An entire spectrum of methodological approaches-from positivist to interpretivist and realist health systems research to quasi-experimental approaches -are being applied to reimagine urban systems through a health and wellbeing lens. Political ecology, political economy and the politics of knowledge framings provide a critical understanding of differential health impacts of urban interventions as well as the pathways for transitions and transformations. Formal and informal structures, processes and practices are being scrutinized for lessons towards creative sustainable solutions. Conventional thinking and perceptions about bounded urban and rural areas are giving way to thinking of the urban-periurban-rural continuum in which habitat, livelihoods and health services are linked together in shaping population health. These pluralistic conceptions question the dominant models of health care and urban development of the 20th century, and offer alternative visions. For the proposed issue, an eco-social perspective together with complex adaptive systems thinking underlie the framing of urban health policy and urban planning.

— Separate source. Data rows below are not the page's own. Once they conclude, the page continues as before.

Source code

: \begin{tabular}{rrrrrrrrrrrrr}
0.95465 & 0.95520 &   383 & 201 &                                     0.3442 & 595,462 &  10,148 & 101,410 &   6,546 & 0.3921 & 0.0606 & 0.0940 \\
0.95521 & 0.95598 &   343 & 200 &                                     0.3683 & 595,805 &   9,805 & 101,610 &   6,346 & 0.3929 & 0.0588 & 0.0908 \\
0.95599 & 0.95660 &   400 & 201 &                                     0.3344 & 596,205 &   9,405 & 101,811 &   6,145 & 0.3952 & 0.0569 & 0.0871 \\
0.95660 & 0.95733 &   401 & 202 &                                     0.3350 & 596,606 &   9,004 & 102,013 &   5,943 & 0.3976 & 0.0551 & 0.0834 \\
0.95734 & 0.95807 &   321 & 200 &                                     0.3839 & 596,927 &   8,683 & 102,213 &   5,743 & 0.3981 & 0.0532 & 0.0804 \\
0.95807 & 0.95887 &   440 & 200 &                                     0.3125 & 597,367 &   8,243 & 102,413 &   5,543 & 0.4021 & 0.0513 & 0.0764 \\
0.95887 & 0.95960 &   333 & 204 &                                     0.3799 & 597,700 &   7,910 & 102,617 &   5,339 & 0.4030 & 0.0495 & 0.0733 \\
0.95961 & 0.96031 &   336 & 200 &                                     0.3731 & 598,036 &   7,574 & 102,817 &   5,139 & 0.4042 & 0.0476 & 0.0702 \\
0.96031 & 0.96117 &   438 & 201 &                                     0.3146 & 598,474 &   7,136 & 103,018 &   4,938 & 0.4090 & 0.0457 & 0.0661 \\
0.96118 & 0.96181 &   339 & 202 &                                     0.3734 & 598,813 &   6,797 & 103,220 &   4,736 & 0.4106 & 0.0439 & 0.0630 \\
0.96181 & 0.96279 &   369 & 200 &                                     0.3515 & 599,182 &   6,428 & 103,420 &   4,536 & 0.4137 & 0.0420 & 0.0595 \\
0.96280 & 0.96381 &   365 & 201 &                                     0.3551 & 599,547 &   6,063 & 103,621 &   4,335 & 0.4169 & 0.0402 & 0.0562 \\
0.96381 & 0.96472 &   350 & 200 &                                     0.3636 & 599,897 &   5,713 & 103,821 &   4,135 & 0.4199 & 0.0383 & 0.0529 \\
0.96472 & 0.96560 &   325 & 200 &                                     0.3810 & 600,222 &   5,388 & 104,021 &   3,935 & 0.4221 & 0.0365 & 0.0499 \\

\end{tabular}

This Research Topic intends to highlight possibilities and challenges for bridging the formal and informal features of urban systems and subsystems to address health needs in the 21st century. It prioritizes LMICs, while recognizing that even HICs have serious challenges to meet. Broad thematic areas that would be considered include the following as an illustrative list:
• Visions and concepts to bridge the formal and informal for addressing urban health issues;
• Pathways to sustainable urbanization and healthy cities;
• Pandemics, climate change and resilient urban systems;
• PHC and UHC for 21st century urban contexts;
• Plural and ecological approaches in urban health systems;
• Urban health problems, perceptions and behaviors;
• Social identity and struggles for wellbeing in urban contexts;
• Political economy of urbanization and its implications for urban health;
• The rural-urban continuum as complex adaptive systems;
• Urban and peri-urban land use planning: implications for health and wellbeing;
• Healthy cities and health care habitats;
• Urban and peri-urban agriculture as contributors to health and wellbeing;
• Citizen participation in urban governance and health care;
• Trans-disciplinary methodologies for urban health systems research.